* _Task_
Your answer must hold only the lines below from the line containing "208 beoordelingen" through the line containing "lusão está prevista para maio", each reproduced exactly.

[Data records]
------------------------------------------------------------------------

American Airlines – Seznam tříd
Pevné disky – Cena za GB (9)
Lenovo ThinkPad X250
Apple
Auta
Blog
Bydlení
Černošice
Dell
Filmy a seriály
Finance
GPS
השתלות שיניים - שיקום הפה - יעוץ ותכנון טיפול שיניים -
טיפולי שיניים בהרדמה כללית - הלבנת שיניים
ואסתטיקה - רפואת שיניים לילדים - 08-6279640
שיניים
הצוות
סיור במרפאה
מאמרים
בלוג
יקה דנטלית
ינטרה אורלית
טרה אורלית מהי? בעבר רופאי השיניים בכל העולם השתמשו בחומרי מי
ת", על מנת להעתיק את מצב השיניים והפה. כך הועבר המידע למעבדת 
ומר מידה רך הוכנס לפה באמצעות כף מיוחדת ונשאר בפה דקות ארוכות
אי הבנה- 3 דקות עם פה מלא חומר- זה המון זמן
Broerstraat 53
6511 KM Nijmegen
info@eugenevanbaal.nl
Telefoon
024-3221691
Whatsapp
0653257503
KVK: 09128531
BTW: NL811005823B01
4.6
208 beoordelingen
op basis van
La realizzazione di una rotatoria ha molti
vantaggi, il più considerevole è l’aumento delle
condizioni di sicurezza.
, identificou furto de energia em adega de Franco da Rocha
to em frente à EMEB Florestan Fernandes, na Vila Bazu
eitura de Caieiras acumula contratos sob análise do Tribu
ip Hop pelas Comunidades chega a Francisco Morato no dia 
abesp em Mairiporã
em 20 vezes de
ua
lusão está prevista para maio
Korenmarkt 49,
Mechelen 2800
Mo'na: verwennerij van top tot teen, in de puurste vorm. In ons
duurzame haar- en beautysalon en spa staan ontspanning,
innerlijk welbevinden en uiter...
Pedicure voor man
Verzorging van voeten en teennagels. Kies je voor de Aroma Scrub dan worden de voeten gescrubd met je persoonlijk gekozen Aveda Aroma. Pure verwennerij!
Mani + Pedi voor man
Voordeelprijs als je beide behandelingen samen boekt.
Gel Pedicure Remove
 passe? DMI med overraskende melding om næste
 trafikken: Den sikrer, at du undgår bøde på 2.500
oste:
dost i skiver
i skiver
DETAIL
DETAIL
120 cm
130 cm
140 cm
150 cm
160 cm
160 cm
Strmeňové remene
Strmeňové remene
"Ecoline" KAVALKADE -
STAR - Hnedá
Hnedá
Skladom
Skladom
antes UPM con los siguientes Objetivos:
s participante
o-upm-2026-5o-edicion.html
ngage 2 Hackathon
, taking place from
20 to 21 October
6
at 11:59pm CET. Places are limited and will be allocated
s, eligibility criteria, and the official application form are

------------------------------------------------------------------------

* _Output for this exercise_
208 beoordelingen
op basis van
La realizzazione di una rotatoria ha molti
vantaggi, il più considerevole è l’aumento delle
condizioni di sicurezza.
, identificou furto de energia em adega de Franco da Rocha
to em frente à EMEB Florestan Fernandes, na Vila Bazu
eitura de Caieiras acumula contratos sob análise do Tribu
ip Hop pelas Comunidades chega a Francisco Morato no dia 
abesp em Mairiporã
em 20 vezes de
ua
lusão está prevista para maio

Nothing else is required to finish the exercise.